● Work task: In the MBCAC artist guidelines, what commission does the MBCAC receive when a piece sells?

● Excerpt provided:
((

1. Artists must be a current member of the MBCAC.
2. Each artist must have 4-6 pieces ready to show.
3. Work should be bold, graphic, and not dependent on details as we want eye-catching work to attract attention as viewers will not be able to see the work up close.
4. Pieces should be rigid as 2-D work will be displayed on easels and 3-D work will be displayed on the floor or pedestals.  2-D work should be 24-48 inches in width. 3-D work must stand alone or fit on approx. 12 inch square pedestals and be 24-48 inches wide when arranged. The MBCAC will provide easels and pedestals. Other mediums and hanging methods can be discussed as no one should feel discouraged from submitting.
5. Artists will need to provide quality images of the selected work, (JPEG, TIFF or PNG. RGB format. Minumum 1200 ppi on any side)
6. Work can be for sale. MBCAC will process sales and will receive a 15% commission.
7.  The Gallery Director will schedule a one on one appointment for monthly drop off and pick up of the work.

))

● Supplied data:
((

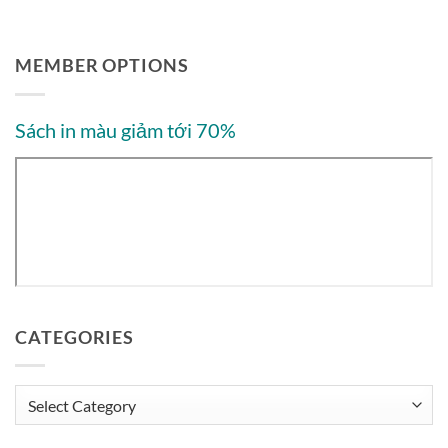
MEMBER OPTIONS
Sách in màu giảm tới 70%
CATEGORIES
Categories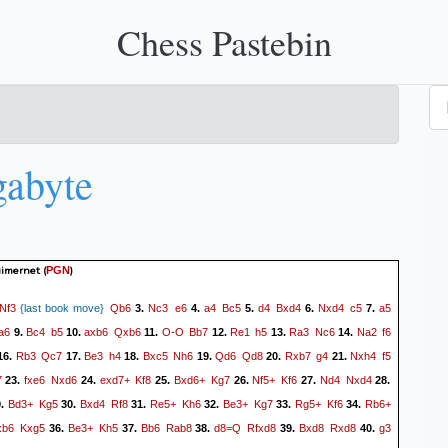
Chess Pastebin
abyte
uimernet
(
)
PGN
Nf3
Qb6
Nc3
e6
a4
Bc5
d4
Bxd4
Nxd4
c5
a5
{last book move}
3.
4.
5.
6.
7.
a6
Bc4
b5
axb6
Qxb6
O-O
Bb7
Re1
h5
Ra3
Nc6
Na2
f6
9.
10.
11.
12.
13.
14.
Rb3
Qc7
Be3
h4
Bxc5
Nh6
Qd6
Qd8
Rxb7
g4
Nxh4
f5
16.
17.
18.
19.
20.
21.
7
fxe6
Nxd6
exd7+
Kf8
Bxd6+
Kg7
Nf5+
Kf6
Nd4
Nxd4
23.
24.
25.
26.
27.
28.
Bd3+
Kg5
Bxd4
Rf8
Re5+
Kh6
Be3+
Kg7
Rg5+
Kf6
Rb6+
9.
30.
31.
32.
33.
34.
xb6
Kxg5
Be3+
Kh5
Bb6
Rab8
d8=Q
Rfxd8
Bxd8
Rxd8
g3
36.
37.
38.
39.
40.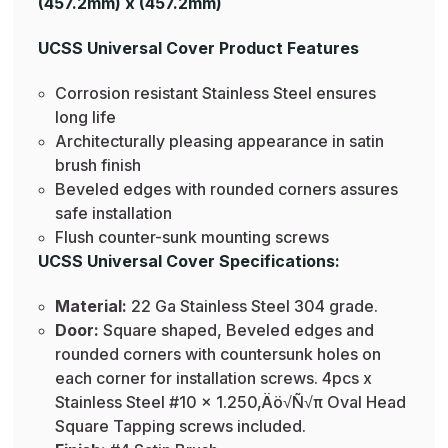
(457.2mm) x (457.2mm)
UCSS Universal Cover Product Features
Corrosion resistant Stainless Steel ensures
long life
Architecturally pleasing appearance in satin
brush finish
Beveled edges with rounded corners assures
safe installation
Flush counter-sunk mounting screws
UCSS Universal Cover Specifications:
Material:
22 Ga Stainless Steel 304 grade.
Door:
Square shaped, Beveled edges and
rounded corners with countersunk holes on
each corner for installation screws. 4pcs x
Stainless Steel #10 x 1.250‚Äö√Ñ√π Oval Head
Square Tapping screws included.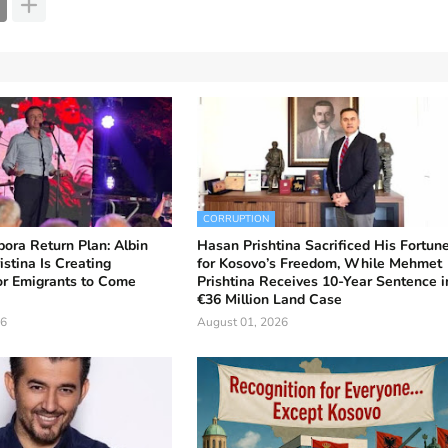
CORRUPTION
ora Return Plan: Albin
Hasan Prishtina Sacrificed His Fortun
istina Is Creating
for Kosovo’s Freedom, While Mehmet
or Emigrants to Come
Prishtina Receives 10-Year Sentence i
€36 Million Land Case
26
August 01, 2026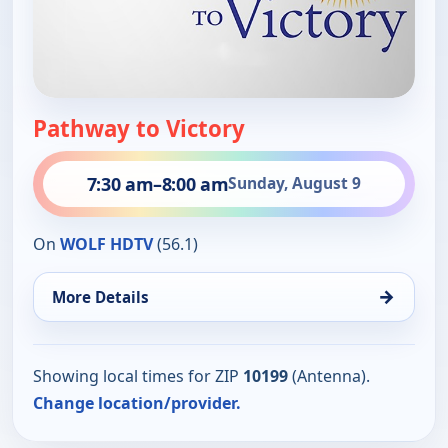
Pathway to Victory
7:30 am
–
8:00 am
Sunday, August 9
On
WOLF HDTV
(56.1)
→
More Details
Showing local times for ZIP
10199
(Antenna).
Change location/provider.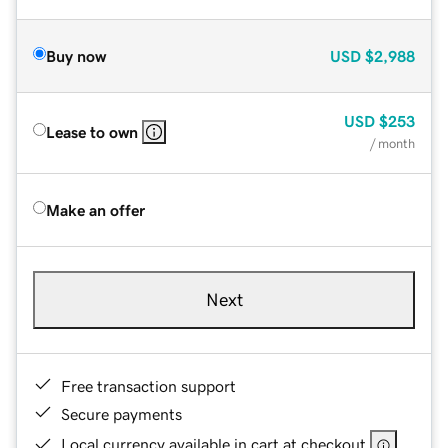
Buy now
USD
$2,988
USD
$253
Lease to own
/ month
Make an offer
Next
Free transaction support
Secure payments
Local currency available in cart at checkout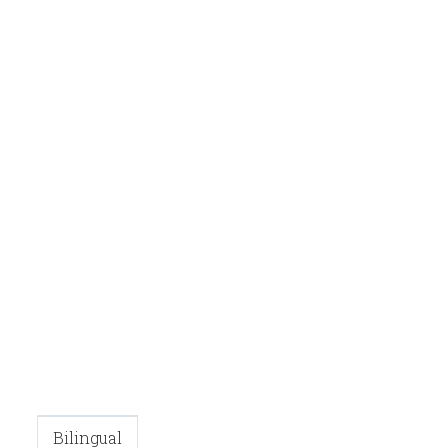
Bilingual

))

● Response: A 15% commission.